New in 2017 A young man cons his way into the lives of a wealthy New York couple in this revival of John Guare's award-winning play.
From the producers: Inspired by a true story, John Guare's "Six Degrees of Separation" follows the trail of a young black con man who insinuates himself into the lives of a wealthy white New York couple. After a shocking surprise, however, their picture of the young man changes, and the couple try to piece together the connections that gave him access to their lives.
"Six Degrees of Separation" premiered Off-Broadway at the Mitzi E. Newhouse Theater in 1990, before moving to the Vivian Beaumont Theater later that year. The play received the 1991 New York Drama Critics Circle Award for Best Play, an Obie Award for playwright John Guare and the 1993 Laurence Olivier Award for Best New Play. It was a finalist for the 1991 Pulitzer Prize for Drama and received a Tony Award nomination for Best Play. The original Broadway cast featured Stockard Channing as Ouisa, John Cunningham as Flan and Courtney B. Vance as Paul.
The cast is headed by seven-time Emmy Award winner Allison Janney ("Mom," "The Girl on the Train"), Tony Award winner John Benjamin Hickey ("The Normal Heart," "Manhattan") and Corey Hawkins ("Straight Outta Compton," "24: Legacy"). Trip Cullman ("Significant Other," "Punk Rock") directs.
Guare’s other plays include "A Free Man Of Color" (Pulitzer Prize finalist), "House of Blue Leaves" (Obie/NY Drama Critics Circle Award for Best Play), "Two Gentlemen of Verona" (NY Drama Critics Circle Award, Tony Award for Best Musical) and Sweet Smell of Success (Tony nomination for Best Book of a Musical).
While two sensational performances occupy the play's molten center, the entire ensemble that surrounds them is on fire. That heat is due in part to Cullman's whiplash pacing. But it also rises from the play itself...it remains a work of stinging satirical brilliance, creeping poignancy and teasing ambiguity. The play remains very much of its time, which doesn't mean it's not still hugely entertaining, clever and provocative, especially in Cullman's superbly cast, high-octane production.
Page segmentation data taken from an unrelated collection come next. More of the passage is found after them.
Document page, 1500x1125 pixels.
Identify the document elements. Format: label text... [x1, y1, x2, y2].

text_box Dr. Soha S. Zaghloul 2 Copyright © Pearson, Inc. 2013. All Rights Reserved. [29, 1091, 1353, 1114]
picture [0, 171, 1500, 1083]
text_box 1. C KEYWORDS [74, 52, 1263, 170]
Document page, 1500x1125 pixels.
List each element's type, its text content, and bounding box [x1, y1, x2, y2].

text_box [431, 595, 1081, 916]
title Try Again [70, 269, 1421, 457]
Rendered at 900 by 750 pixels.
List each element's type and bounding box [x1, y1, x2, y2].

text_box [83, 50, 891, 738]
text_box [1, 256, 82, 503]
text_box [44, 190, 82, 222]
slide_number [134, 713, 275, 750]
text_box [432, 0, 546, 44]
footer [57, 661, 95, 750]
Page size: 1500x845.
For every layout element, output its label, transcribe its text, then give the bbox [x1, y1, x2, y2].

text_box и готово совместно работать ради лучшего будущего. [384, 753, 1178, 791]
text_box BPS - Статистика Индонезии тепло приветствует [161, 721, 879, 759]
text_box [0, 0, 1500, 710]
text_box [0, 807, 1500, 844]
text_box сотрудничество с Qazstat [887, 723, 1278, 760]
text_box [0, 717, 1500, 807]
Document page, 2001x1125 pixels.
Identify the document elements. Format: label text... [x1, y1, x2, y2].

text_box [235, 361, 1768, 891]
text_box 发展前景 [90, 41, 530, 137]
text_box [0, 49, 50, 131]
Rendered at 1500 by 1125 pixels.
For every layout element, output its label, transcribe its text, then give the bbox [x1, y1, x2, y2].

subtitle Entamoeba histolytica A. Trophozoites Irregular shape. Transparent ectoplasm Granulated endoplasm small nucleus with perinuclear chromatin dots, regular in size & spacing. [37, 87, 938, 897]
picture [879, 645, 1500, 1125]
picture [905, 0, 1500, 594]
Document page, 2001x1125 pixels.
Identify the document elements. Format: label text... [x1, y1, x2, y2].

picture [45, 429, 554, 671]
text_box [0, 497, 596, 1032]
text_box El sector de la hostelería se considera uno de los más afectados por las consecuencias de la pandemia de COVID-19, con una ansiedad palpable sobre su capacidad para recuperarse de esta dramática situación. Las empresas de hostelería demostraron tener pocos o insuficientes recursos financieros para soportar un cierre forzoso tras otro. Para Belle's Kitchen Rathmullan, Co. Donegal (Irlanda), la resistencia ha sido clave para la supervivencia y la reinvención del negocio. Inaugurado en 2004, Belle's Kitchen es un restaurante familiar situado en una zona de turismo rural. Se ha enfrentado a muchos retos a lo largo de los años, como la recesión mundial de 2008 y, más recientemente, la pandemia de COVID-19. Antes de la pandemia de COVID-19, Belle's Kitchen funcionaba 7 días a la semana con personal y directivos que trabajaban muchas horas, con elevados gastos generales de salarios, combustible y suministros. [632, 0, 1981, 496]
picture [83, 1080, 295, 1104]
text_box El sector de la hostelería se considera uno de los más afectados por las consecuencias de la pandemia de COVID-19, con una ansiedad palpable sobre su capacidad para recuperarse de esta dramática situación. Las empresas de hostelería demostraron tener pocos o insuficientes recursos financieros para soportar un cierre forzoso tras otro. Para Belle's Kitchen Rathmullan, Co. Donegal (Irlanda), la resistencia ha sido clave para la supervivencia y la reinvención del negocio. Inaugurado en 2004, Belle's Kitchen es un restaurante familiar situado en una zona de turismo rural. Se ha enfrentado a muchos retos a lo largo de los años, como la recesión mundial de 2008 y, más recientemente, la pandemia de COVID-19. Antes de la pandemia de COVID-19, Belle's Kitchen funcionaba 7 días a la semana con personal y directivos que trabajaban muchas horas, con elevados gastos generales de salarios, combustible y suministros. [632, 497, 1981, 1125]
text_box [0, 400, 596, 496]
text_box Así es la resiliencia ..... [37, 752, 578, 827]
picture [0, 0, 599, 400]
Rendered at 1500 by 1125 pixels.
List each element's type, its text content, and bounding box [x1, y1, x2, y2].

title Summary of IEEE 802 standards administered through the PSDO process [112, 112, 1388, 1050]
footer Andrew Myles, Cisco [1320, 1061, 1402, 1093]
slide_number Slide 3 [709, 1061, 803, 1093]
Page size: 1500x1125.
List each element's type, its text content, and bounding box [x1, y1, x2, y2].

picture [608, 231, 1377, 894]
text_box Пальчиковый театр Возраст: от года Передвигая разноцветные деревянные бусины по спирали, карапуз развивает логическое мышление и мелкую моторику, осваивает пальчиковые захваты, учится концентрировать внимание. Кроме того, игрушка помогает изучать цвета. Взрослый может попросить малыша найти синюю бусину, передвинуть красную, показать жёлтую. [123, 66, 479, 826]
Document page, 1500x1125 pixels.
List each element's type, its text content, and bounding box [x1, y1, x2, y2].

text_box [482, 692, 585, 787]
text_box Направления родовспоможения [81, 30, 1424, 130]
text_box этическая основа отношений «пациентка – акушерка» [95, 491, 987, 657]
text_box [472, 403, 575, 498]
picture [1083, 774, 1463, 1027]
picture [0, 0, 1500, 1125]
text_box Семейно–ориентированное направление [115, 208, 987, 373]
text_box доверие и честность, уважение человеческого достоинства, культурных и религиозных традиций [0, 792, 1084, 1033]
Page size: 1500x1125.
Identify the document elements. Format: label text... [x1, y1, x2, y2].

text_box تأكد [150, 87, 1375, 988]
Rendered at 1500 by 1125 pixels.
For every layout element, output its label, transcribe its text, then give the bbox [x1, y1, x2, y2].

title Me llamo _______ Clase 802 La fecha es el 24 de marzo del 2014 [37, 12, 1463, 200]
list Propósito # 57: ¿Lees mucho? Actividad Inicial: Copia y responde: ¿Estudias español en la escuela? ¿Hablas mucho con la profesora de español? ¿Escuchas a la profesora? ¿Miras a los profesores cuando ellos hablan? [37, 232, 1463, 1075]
Beautifully unsettling...Guare's delicious social satire [has] aged far better than you'd expect, considering that the title phrase is now firmly entrenched in our vernacular. Allison Janney [is] absolutely sublime. The way that Ouisa and Flan - and their friends - get fooled by Paul provides plenty of comic fodder. But there's plenty of profundity as well.